Yacimos un tiempo en la cama. Ninguno de los dos habló; yo no podía, porque me había quedado totalmente ronca y estaba agotada. Mis largos cabellos pegados a mis brazos, a mi espalda, a mis pechos, con el sudor. Después, César se volvió hacia mí y apartó los mechones de mi frente y de las mejillas.
– Nunca había tenido una experiencia tan increíble con una mujer. Creo que nunca había conocido el amor hasta ahora, Sancha.
Tosí, luego conseguí susurrar:
– Mi corazón es tuyo, César, y ambos estamos maldecidos por ello.
Se levantó para servirme una copa de vino. Me dominó un súbito deseo de hacer una travesura -la misma clase de tontería que me había dominado en San Pedro- quizá debido a la sensación de libertad provocada por la deliciosa descarga. No podía, me dije a mí misma, verme privada del mejor amante que había conocido; al menos no tan pronto después de haber sido conquistada por él. Cuando intentó levantarse de la cama, envolví mis piernas alrededor de su muslo.

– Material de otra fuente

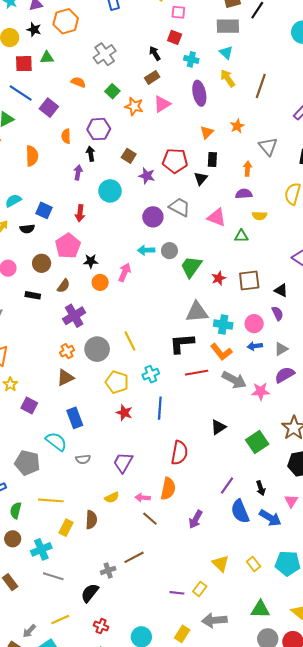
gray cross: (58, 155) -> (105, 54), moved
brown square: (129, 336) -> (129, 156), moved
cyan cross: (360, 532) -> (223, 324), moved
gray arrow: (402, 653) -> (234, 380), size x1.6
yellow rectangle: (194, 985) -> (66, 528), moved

Se rió; el digno César, siempre controlado, se rió con una indefensa sorpresa ante mi inesperada acción. Sin embargo, continuó levantándose, con la intención de coger la jarra de vino, sin duda convencido de que yo no persistiría en mi comportamiento infantil.
Con una carcajada, aumenté la presión de mis piernas; él a su vez, no desistió de su intento.
Me aferré a su pierna a pesar de que él me arrastraba fuera de la cama para hacerme caer al suelo cubierto de pieles. Él se rió con hilaridad y asombro; dio un paso y luego dos, mientras yo continuaba aferrada y lo obligaba a arrastrarme con cada movimiento.
Por fin, él cedió y se desplomó sobre mí, y ambos nos reímos tumbados en el suelo como niños.
Cuando regresé a mi propia cama yací durante unos momentos escuchando la suave respiración de Esmeralda, con la mirada perdida en la oscuridad. Primero caí en una somnolienta euforia y reviví los momentos de placer con César… pero luego reapareció la culpa, que me llevó a un agitado despertar.
Yo era, como mis antepasados, demasiado capaz de crueldad y engaño; sobre todo cuando estaba lejos de la buena y amable influencia de mi hermano. Solo llevaba dos días entre los Borgia y ya era una adúltera. ¿En qué me convertiría, si pasaba el resto de mi vida en Roma?
Verano de1496
Capítulo 15
El mes de mayo en Roma había sido muy agradable. Junio fue caluroso, y julio todavía más; en agosto la temperatura se hizo insoportable comparada con el suave clima de las ciudades costeras donde había vivido. Era costumbre de Su Santidad y su familia, como también de toda la gente adinerada, trasladarse a climas más frescos durante ese mes. Pero ese agosto en particular estaba señalado por el regreso de Juan, el hijo del Papa, de la corte de España; pese al calor, la ocasión fue muy señalada con grandes festejos y fiestas.
Para mi tranquilidad, Alejandro desistió de nuevos avances; no pude menos que pensar que César había convencido de alguna manera a su padre para que me dejase en paz. Pero mi amante no quiso decirme nada de la situación; solo me aconsejó que evitase, si era posible, sentarme junto a Su Santidad en las fiestas donde corriese el vino, que me comportase y me vistiese con modestia si estaba en su presencia y que me apartase en cuanto viese que el pontífice estaba borracho.